堤真一が天才外科医“ブラック・ジャック”に 映画「孤高のメス」
天才外科医役の堤真一(左)とヒロインの夏川結衣

 医療制度のタブーに鋭く切り込んだ現役外科医による医療小説「孤高のメス」が俳優、堤真一主演で映画化されることが6月30日、わかった。

 “医療は患者のためだけにある”という信念を胸に、腐敗した病院体制や医療制度と闘い続ける天才外科医・当麻鉄彦の姿を描く社会派ドラマ。法律的タブーを犯しても患者を助けるヒューマニズムが貫かれ、実写版「ブラック・ジャック」とも言える内容だ。

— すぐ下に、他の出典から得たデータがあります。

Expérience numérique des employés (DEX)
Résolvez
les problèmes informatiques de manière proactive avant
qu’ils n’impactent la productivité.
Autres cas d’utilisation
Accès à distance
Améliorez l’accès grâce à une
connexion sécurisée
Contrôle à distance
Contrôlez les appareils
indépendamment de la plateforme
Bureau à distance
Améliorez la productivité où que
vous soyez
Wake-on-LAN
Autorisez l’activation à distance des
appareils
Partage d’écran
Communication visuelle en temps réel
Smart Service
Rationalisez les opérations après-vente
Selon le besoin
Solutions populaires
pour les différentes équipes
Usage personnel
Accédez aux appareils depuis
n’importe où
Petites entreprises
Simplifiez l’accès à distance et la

 原作者の大鐘稔彦氏は、閉鎖的な日本の医療界で、がんの告知問題など組織より患者側に立った医療を推進する外科医で、約6,000件という膨大な手術経験を持ち、現在は淡路島の診療所でへき地医療に従事している淡路島の“ブラック・ジャック”。問題改善を目指して自らの体験を基につづった同名小説は、幻冬舎から2007年1月に全6巻の文庫シリーズとして出版され、4か月で一気に70万部を売り上げた。

 堤は、メガホンを取る成島出監督から、以前、映画『フライ,ダディ,フライ』(2005年公開)でタッグを組んだ縁で、本作の台本を手渡されて読んだところ、当麻役にいたく共鳴し出演を快諾した。

 外科医役は、テレビ朝日系ドラマ「白い巨塔」などで何回か経験済み。だが今回は「脚本を読んだとき、現代では失われがちな“父性”を主人公に感じ、多数派に属することのない、その姿勢に強く共感することができました。単に、理想的な医療のあり方を描くものではなく、“人として、どうあるべきか”という個人の生き方を描いている映画として観ていただきたいと思います」と気持ちがノッている様子だ。

 ヒロインの看護師、中村浪子には、夏川結衣が決定。「人の命を預かる看護師を演じるのは、初めてなので、成島監督の演出に身を委ね、新鮮な気持ちで新しい自分を発見したいと思います。本格的医療を描いた説得力のある台本にほれ込み、映画『油断大敵』でご一緒させていただいた成島監督とぜひもう一度! という思いもあって、迷うことなく出演を決めました」と意気込んでいる。

 7月5日にクランクインし8月中旬まで撮影が行われ、来年初夏に公開予定。原作者の大鐘氏は、「原作は2,400枚もの長編である。テレビドラマで連続物ならまだしも、一回勝負、2時間そこそこの映画におさまるべくもないと。しかし、混迷せる医療界に何としても頂門の一針を、と訴えるスタッフの熱意に打たれた。俊英、成島出監督の演出手腕と、俳優諸氏の妙技に期するところ大である」と期待のコメントを寄せた。ダンディーな堤の華麗なメスさばきに注目が集まりそうだ。